> **TASK**
Copy every line of the data below word for word.

|---|

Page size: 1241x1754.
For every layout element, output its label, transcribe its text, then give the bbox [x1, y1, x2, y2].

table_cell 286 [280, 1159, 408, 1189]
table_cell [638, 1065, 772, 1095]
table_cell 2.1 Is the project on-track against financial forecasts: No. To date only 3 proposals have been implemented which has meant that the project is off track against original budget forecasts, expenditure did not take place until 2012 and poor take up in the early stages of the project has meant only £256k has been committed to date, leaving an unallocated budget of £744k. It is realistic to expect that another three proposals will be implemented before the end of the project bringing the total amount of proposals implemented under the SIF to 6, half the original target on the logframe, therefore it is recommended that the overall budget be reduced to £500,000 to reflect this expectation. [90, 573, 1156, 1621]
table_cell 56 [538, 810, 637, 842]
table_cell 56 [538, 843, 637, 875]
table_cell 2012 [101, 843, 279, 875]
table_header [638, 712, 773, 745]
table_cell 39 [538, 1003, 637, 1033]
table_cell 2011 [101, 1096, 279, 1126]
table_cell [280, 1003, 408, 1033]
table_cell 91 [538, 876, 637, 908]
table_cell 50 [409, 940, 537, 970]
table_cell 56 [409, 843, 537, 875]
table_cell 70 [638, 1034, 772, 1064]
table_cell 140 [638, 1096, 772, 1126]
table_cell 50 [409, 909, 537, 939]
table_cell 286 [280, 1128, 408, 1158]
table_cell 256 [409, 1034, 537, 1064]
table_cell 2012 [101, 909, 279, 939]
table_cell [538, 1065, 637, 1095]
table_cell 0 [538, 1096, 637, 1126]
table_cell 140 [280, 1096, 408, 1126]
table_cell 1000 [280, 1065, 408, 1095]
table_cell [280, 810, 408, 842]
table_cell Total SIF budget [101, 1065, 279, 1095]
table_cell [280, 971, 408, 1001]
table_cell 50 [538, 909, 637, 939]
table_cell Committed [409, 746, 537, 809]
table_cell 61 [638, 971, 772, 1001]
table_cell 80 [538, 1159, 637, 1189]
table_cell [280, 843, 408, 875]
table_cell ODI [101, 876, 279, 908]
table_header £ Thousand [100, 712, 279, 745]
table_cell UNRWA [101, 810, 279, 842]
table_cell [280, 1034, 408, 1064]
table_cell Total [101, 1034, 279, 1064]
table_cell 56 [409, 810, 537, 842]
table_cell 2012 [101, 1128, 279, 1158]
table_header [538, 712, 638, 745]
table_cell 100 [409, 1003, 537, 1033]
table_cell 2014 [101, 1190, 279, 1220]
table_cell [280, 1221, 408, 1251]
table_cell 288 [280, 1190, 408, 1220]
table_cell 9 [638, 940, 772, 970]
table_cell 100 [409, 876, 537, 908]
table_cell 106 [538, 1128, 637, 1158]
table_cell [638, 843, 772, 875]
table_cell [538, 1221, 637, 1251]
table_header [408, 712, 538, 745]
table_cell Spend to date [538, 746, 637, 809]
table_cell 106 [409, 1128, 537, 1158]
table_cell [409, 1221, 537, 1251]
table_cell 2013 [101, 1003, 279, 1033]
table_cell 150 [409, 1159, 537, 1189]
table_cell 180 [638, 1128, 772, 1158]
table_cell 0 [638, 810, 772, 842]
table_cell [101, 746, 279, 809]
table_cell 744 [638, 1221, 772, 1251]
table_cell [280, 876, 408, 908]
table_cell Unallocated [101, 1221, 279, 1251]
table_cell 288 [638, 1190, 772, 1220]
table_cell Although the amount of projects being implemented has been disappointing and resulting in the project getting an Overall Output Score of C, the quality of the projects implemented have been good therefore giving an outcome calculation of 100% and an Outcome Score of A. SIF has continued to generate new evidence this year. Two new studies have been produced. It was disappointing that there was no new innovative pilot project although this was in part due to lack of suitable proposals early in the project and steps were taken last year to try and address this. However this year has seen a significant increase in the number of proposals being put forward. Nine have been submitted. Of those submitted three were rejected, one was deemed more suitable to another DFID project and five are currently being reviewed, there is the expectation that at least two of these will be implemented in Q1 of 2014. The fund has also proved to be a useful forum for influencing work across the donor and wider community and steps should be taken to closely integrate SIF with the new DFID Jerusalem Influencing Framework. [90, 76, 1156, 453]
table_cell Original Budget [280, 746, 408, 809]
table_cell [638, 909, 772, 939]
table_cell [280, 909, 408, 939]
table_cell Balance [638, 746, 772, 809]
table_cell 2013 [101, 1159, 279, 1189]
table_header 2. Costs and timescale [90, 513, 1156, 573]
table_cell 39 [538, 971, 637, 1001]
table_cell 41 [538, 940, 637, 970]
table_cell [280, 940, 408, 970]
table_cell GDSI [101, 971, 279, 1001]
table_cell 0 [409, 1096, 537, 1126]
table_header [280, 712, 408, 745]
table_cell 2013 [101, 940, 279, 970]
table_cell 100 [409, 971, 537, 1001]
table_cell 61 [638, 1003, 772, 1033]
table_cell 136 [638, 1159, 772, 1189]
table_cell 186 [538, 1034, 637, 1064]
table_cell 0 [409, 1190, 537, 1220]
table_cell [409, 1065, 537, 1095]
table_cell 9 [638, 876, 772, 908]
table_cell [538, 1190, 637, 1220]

|---|

> **FINISHED TASK**
Page size: 1241x1754.
For every layout element, output its label, transcribe its text, then give the bbox [x1, y1, x2, y2].

table_cell 286 [280, 1159, 408, 1189]
table_cell [638, 1065, 772, 1095]
table_cell 2.1 Is the project on-track against financial forecasts: No. To date only 3 proposals have been implemented which has meant that the project is off track against original budget forecasts, expenditure did not take place until 2012 and poor take up in the early stages of the project has meant only £256k has been committed to date, leaving an unallocated budget of £744k. It is realistic to expect that another three proposals will be implemented before the end of the project bringing the total amount of proposals implemented under the SIF to 6, half the original target on the logframe, therefore it is recommended that the overall budget be reduced to £500,000 to reflect this expectation. [90, 573, 1156, 1621]
table_cell 56 [538, 810, 637, 842]
table_cell 56 [538, 843, 637, 875]
table_cell 2012 [101, 843, 279, 875]
table_header [638, 712, 773, 745]
table_cell 39 [538, 1003, 637, 1033]
table_cell 2011 [101, 1096, 279, 1126]
table_cell [280, 1003, 408, 1033]
table_cell 91 [538, 876, 637, 908]
table_cell 50 [409, 940, 537, 970]
table_cell 56 [409, 843, 537, 875]
table_cell 70 [638, 1034, 772, 1064]
table_cell 140 [638, 1096, 772, 1126]
table_cell 50 [409, 909, 537, 939]
table_cell 286 [280, 1128, 408, 1158]
table_cell 256 [409, 1034, 537, 1064]
table_cell 2012 [101, 909, 279, 939]
table_cell [538, 1065, 637, 1095]
table_cell 0 [538, 1096, 637, 1126]
table_cell 140 [280, 1096, 408, 1126]
table_cell 1000 [280, 1065, 408, 1095]
table_cell [280, 810, 408, 842]
table_cell Total SIF budget [101, 1065, 279, 1095]
table_cell [280, 971, 408, 1001]
table_cell 50 [538, 909, 637, 939]
table_cell Committed [409, 746, 537, 809]
table_cell 61 [638, 971, 772, 1001]
table_cell 80 [538, 1159, 637, 1189]
table_cell [280, 843, 408, 875]
table_cell ODI [101, 876, 279, 908]
table_header £ Thousand [100, 712, 279, 745]
table_cell UNRWA [101, 810, 279, 842]
table_cell [280, 1034, 408, 1064]
table_cell Total [101, 1034, 279, 1064]
table_cell 56 [409, 810, 537, 842]
table_cell 2012 [101, 1128, 279, 1158]
table_header [538, 712, 638, 745]
table_cell 100 [409, 1003, 537, 1033]
table_cell 2014 [101, 1190, 279, 1220]
table_cell [280, 1221, 408, 1251]
table_cell 288 [280, 1190, 408, 1220]
table_cell 9 [638, 940, 772, 970]
table_cell 100 [409, 876, 537, 908]
table_cell 106 [538, 1128, 637, 1158]
table_cell [638, 843, 772, 875]
table_cell [538, 1221, 637, 1251]
table_header [408, 712, 538, 745]
table_cell Spend to date [538, 746, 637, 809]
table_cell 106 [409, 1128, 537, 1158]
table_cell [409, 1221, 537, 1251]
table_cell 2013 [101, 1003, 279, 1033]
table_cell 150 [409, 1159, 537, 1189]
table_cell 180 [638, 1128, 772, 1158]
table_cell 0 [638, 810, 772, 842]
table_cell [101, 746, 279, 809]
table_cell 744 [638, 1221, 772, 1251]
table_cell [280, 876, 408, 908]
table_cell Unallocated [101, 1221, 279, 1251]
table_cell 288 [638, 1190, 772, 1220]
table_cell Although the amount of projects being implemented has been disappointing and resulting in the project getting an Overall Output Score of C, the quality of the projects implemented have been good therefore giving an outcome calculation of 100% and an Outcome Score of A. SIF has continued to generate new evidence this year. Two new studies have been produced. It was disappointing that there was no new innovative pilot project although this was in part due to lack of suitable proposals early in the project and steps were taken last year to try and address this. However this year has seen a significant increase in the number of proposals being put forward. Nine have been submitted. Of those submitted three were rejected, one was deemed more suitable to another DFID project and five are currently being reviewed, there is the expectation that at least two of these will be implemented in Q1 of 2014. The fund has also proved to be a useful forum for influencing work across the donor and wider community and steps should be taken to closely integrate SIF with the new DFID Jerusalem Influencing Framework. [90, 76, 1156, 453]
table_cell Original Budget [280, 746, 408, 809]
table_cell [638, 909, 772, 939]
table_cell [280, 909, 408, 939]
table_cell Balance [638, 746, 772, 809]
table_cell 2013 [101, 1159, 279, 1189]
table_header 2. Costs and timescale [90, 513, 1156, 573]
table_cell 39 [538, 971, 637, 1001]
table_cell 41 [538, 940, 637, 970]
table_cell [280, 940, 408, 970]
table_cell GDSI [101, 971, 279, 1001]
table_cell 0 [409, 1096, 537, 1126]
table_header [280, 712, 408, 745]
table_cell 2013 [101, 940, 279, 970]
table_cell 100 [409, 971, 537, 1001]
table_cell 61 [638, 1003, 772, 1033]
table_cell 136 [638, 1159, 772, 1189]
table_cell 186 [538, 1034, 637, 1064]
table_cell 0 [409, 1190, 537, 1220]
table_cell [409, 1065, 537, 1095]
table_cell 9 [638, 876, 772, 908]
table_cell [538, 1190, 637, 1220]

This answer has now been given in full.